The "sarpanch pati" problem (male relatives governing through women proxies) illustrates that formal inclusion without agency is incomplete. SHG movements (10 crore+ women) and ASHA/Anganwadi networks have created bottom-up political capacity, while role models — Indira Gandhi, Mamata Banerjee, Draupadi Murmu — inspire across the spectrum.
The synthesis for 2026: India needs both issue-driven political competition AND structural inclusion — reservation is a necessary but insufficient tool; cultural change, party willingness to give tickets, and financial empowerment of women are the real determinants.

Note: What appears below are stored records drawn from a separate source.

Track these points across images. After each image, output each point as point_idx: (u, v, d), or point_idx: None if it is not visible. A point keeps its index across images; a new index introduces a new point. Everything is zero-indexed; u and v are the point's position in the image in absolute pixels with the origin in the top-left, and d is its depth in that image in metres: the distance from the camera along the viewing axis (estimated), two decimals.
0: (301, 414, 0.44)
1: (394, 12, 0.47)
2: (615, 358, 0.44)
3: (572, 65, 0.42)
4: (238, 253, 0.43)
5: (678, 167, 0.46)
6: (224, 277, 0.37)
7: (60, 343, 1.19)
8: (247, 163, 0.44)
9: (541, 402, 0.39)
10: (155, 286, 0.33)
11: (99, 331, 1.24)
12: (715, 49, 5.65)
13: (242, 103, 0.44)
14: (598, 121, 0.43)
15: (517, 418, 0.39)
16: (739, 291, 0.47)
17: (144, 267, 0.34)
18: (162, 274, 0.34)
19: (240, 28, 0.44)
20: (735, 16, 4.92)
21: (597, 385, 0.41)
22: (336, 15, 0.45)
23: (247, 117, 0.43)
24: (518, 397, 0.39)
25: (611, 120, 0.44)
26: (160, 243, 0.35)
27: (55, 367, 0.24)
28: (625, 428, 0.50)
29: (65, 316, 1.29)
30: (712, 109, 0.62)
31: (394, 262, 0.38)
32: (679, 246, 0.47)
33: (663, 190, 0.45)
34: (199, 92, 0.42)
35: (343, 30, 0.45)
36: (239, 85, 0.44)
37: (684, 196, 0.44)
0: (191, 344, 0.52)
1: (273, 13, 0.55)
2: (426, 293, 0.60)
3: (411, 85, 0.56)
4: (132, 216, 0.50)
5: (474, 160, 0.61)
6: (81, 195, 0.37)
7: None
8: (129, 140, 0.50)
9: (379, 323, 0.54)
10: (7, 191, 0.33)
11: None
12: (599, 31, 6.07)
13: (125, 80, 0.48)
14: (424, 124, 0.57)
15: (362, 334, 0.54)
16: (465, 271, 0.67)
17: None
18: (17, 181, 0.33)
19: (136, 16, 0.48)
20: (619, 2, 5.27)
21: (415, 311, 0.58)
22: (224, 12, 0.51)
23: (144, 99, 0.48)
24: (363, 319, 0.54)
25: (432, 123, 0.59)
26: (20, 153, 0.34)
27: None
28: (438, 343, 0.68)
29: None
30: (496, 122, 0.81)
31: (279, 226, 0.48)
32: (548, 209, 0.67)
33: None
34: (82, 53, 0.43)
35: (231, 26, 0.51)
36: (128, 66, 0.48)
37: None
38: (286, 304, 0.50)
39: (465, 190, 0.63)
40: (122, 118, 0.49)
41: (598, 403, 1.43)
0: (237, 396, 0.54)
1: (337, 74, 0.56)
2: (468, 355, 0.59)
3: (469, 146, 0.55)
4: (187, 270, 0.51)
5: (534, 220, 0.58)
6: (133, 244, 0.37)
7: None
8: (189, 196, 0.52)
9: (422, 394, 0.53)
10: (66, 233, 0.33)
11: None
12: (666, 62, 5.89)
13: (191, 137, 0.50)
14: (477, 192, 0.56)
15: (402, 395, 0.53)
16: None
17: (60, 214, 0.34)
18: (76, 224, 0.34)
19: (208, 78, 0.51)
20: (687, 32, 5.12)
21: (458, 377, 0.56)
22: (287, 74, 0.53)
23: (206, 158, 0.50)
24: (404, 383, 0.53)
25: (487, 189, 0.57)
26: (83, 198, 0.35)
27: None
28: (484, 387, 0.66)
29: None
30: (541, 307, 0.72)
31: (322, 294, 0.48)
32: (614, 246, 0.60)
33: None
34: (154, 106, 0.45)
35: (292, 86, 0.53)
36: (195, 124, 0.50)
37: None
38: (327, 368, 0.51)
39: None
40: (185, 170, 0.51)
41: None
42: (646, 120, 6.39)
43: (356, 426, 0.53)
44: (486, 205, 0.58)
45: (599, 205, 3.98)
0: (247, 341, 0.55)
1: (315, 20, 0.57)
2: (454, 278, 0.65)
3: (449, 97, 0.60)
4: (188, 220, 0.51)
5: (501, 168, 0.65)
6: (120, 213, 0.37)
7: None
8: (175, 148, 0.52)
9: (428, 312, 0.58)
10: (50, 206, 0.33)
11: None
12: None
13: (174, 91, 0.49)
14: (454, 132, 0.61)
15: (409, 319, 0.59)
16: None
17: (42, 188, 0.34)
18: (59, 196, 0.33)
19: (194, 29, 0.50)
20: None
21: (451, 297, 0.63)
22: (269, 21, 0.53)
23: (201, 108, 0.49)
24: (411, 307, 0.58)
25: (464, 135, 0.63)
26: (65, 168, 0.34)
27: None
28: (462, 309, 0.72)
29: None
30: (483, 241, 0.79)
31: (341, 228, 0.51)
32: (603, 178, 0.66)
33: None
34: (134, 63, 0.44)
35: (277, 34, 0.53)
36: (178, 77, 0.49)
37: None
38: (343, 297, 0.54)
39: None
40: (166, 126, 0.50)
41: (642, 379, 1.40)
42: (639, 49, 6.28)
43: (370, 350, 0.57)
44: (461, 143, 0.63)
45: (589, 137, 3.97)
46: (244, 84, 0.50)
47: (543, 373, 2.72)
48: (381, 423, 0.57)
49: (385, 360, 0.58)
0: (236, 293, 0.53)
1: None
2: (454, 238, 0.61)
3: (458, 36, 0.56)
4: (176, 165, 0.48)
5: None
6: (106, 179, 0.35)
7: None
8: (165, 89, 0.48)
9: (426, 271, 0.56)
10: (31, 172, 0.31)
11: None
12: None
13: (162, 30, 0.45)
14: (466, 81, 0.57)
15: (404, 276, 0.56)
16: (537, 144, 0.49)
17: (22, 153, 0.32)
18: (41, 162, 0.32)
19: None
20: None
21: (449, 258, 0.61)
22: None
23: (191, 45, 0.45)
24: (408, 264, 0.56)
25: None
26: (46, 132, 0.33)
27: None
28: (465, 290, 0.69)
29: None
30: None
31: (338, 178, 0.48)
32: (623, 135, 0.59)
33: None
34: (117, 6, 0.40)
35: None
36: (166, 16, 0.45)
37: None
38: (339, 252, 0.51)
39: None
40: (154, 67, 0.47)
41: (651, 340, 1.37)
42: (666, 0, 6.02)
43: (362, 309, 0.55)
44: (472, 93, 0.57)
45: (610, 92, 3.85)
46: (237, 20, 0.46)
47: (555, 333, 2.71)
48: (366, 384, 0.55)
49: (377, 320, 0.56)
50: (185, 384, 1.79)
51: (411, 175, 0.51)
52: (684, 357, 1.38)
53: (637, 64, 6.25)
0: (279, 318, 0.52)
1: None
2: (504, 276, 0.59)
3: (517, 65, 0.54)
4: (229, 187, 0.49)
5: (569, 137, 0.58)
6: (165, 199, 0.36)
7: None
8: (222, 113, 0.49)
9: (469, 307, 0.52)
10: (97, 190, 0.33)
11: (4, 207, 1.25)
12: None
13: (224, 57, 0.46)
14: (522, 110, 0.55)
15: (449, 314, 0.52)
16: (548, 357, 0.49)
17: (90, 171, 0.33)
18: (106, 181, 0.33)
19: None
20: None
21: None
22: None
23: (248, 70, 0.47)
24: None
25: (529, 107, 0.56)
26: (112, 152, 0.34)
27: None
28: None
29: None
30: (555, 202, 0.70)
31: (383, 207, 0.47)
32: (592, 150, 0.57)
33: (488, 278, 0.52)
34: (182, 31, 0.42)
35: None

Q5 (10 marks — 150 words): What is identity politics? Examine the role of caste in Indian democracy.
Model Answer:
Identity politics is political mobilization based on shared group characteristics — caste, religion, language, gender, ethnicity — rather than economic class or ideology. In India, caste has been the dominant axis of political identity since independence.
Caste in Indian democracy has played multiple roles:
Electoral mobilization: Caste determines voting behaviour — candidates chosen by caste, governments formed by caste coalitions, and policies framed as caste entitlements. The Mandal Commission's 27% OBC reservation (implemented 1990) created the most significant caste-based political realignment since independence.
Social justice mechanism: Reservation (SC 15% + ST 7.5% + OBC 27% + EWS 10%) attempts to correct historical injustice through preferential access to government jobs and educational institutions. Dr. B.R. Ambedkar's vision of "annihilation of caste" through constitutional mechanisms shaped this approach.
Democratic deepening: Caste-based parties (BSP, SP, RJD, DMK) have brought marginalised communities into political power — giving political agency to Dalits, OBCs, and tribals previously excluded. Mayawati's four terms as UP CM and Draupadi Murmu as President represent this inclusion.
Democratic distortion: Caste loyalty reduces accountability — voters choose candidates based on caste rather than performance. It reinforces social hierarchy rather than dismantling it. Communalisation of caste politics (Hindutva seeking to subsume caste into Hindu identity) adds complexity.
Transition: India is experiencing a partial shift from pure caste politics to "caste + aspiration" politics — voters want both their caste represented AND their economic aspirations served.
Q6 (5 marks — 50 words): State any five challenges to women's political participation in India.
Model Answer:
Five challenges to women's political participation in India: (1) Party gatekeeping — political parties award fewer than 15% of LS/Assembly tickets to women; (2) Financial barriers — campaigns cost crores which women rarely possess independently; (3) Patriarchal social norms — families and communities resist women's public roles in conservative regions; (4) Online harassment — women politicians face targeted abuse on social media deterring candidacy; (5) "Sarpanch Pati" proxy governance — even reserved panchayat seats are effectively controlled by male relatives.